### Exercise data
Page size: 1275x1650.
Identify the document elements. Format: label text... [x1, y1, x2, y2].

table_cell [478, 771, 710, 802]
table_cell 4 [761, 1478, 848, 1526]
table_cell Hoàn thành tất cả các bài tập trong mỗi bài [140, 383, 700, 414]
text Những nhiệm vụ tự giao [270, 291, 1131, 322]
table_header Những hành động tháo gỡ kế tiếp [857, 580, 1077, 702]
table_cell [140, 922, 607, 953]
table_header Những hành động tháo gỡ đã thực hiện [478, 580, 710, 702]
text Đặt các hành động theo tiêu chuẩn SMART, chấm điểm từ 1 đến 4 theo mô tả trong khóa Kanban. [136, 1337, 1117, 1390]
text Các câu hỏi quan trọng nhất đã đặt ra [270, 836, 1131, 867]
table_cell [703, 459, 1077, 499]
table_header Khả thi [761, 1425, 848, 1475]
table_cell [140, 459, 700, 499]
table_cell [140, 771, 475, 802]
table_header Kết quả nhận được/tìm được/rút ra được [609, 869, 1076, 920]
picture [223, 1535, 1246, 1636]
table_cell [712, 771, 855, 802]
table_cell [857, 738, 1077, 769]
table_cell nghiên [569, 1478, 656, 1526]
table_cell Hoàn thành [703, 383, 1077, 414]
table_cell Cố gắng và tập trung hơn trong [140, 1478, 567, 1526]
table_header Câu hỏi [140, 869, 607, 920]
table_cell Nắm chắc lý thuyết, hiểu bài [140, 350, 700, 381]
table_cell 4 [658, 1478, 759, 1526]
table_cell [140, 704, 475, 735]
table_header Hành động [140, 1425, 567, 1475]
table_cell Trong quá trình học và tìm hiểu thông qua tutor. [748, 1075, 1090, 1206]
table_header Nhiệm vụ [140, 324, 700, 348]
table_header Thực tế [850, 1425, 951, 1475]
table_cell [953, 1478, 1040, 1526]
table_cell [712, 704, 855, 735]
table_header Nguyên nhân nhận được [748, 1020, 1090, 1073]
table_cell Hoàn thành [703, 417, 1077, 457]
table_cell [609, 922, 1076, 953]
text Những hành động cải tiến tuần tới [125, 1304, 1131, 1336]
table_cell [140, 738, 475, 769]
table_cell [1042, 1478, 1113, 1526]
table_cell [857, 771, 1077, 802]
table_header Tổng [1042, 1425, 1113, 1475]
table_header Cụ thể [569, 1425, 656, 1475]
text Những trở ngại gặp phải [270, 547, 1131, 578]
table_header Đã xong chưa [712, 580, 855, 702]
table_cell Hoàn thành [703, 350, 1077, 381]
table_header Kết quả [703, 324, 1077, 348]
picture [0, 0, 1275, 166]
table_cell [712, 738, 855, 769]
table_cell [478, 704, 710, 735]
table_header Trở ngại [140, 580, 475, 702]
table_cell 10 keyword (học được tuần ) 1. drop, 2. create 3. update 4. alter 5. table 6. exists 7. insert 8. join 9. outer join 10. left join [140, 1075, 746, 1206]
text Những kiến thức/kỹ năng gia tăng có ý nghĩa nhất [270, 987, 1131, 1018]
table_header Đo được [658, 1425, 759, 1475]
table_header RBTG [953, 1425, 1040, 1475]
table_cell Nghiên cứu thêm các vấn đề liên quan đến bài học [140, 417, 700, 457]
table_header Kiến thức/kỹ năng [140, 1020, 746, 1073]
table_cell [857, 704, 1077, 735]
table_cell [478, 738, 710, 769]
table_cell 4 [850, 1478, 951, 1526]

### Goal
Format the listing above as a Markdown table with two columns, Row and Line, giving each nonblank line its own numbered row and omitting blank lines.

### Final result
| Row | Line |
|---|---|
| 1 | Page size: 1275x1650. |
| 2 | Identify the document elements. Format: label text... [x1, y1, x2, y2]. |
| 3 | table_cell [478, 771, 710, 802] |
| 4 | table_cell 4 [761, 1478, 848, 1526] |
| 5 | table_cell Hoàn thành tất cả các bài tập trong mỗi bài [140, 383, 700, 414] |
| 6 | text Những nhiệm vụ tự giao [270, 291, 1131, 322] |
| 7 | table_header Những hành động tháo gỡ kế tiếp [857, 580, 1077, 702] |
| 8 | table_cell [140, 922, 607, 953] |
| 9 | table_header Những hành động tháo gỡ đã thực hiện [478, 580, 710, 702] |
| 10 | text Đặt các hành động theo tiêu chuẩn SMART, chấm điểm từ 1 đến 4 theo mô tả trong khóa Kanban. [136, 1337, 1117, 1390] |
| 11 | text Các câu hỏi quan trọng nhất đã đặt ra [270, 836, 1131, 867] |
| 12 | table_cell [703, 459, 1077, 499] |
| 13 | table_header Khả thi [761, 1425, 848, 1475] |
| 14 | table_cell [140, 459, 700, 499] |
| 15 | table_cell [140, 771, 475, 802] |
| 16 | table_header Kết quả nhận được/tìm được/rút ra được [609, 869, 1076, 920] |
| 17 | picture [223, 1535, 1246, 1636] |
| 18 | table_cell [712, 771, 855, 802] |
| 19 | table_cell [857, 738, 1077, 769] |
| 20 | table_cell nghiên [569, 1478, 656, 1526] |
| 21 | table_cell Hoàn thành [703, 383, 1077, 414] |
| 22 | table_cell Cố gắng và tập trung hơn trong [140, 1478, 567, 1526] |
| 23 | table_header Câu hỏi [140, 869, 607, 920] |
| 24 | table_cell Nắm chắc lý thuyết, hiểu bài [140, 350, 700, 381] |
| 25 | table_cell 4 [658, 1478, 759, 1526] |
| 26 | table_cell [140, 704, 475, 735] |
| 27 | table_header Hành động [140, 1425, 567, 1475] |
| 28 | table_cell Trong quá trình học và tìm hiểu thông qua tutor. [748, 1075, 1090, 1206] |
| 29 | table_header Nhiệm vụ [140, 324, 700, 348] |
| 30 | table_header Thực tế [850, 1425, 951, 1475] |
| 31 | table_cell [953, 1478, 1040, 1526] |
| 32 | table_cell [712, 704, 855, 735] |
| 33 | table_header Nguyên nhân nhận được [748, 1020, 1090, 1073] |
| 34 | table_cell Hoàn thành [703, 417, 1077, 457] |
| 35 | table_cell [609, 922, 1076, 953] |
| 36 | text Những hành động cải tiến tuần tới [125, 1304, 1131, 1336] |
| 37 | table_cell [140, 738, 475, 769] |
| 38 | table_cell [1042, 1478, 1113, 1526] |
| 39 | table_cell [857, 771, 1077, 802] |
| 40 | table_header Tổng [1042, 1425, 1113, 1475] |
| 41 | table_header Cụ thể [569, 1425, 656, 1475] |
| 42 | text Những trở ngại gặp phải [270, 547, 1131, 578] |
| 43 | table_header Đã xong chưa [712, 580, 855, 702] |
| 44 | table_cell Hoàn thành [703, 350, 1077, 381] |
| 45 | table_header Kết quả [703, 324, 1077, 348] |
| 46 | picture [0, 0, 1275, 166] |
| 47 | table_cell [712, 738, 855, 769] |
| 48 | table_cell [478, 704, 710, 735] |
| 49 | table_header Trở ngại [140, 580, 475, 702] |
| 50 | table_cell 10 keyword (học được tuần ) 1. drop, 2. create 3. update 4. alter 5. table 6. exists 7. insert 8. join 9. outer join 10. left join [140, 1075, 746, 1206] |
| 51 | text Những kiến thức/kỹ năng gia tăng có ý nghĩa nhất [270, 987, 1131, 1018] |
| 52 | table_header Đo được [658, 1425, 759, 1475] |
| 53 | table_header RBTG [953, 1425, 1040, 1475] |
| 54 | table_cell Nghiên cứu thêm các vấn đề liên quan đến bài học [140, 417, 700, 457] |
| 55 | table_header Kiến thức/kỹ năng [140, 1020, 746, 1073] |
| 56 | table_cell [857, 704, 1077, 735] |
| 57 | table_cell [478, 738, 710, 769] |
| 58 | table_cell 4 [850, 1478, 951, 1526] |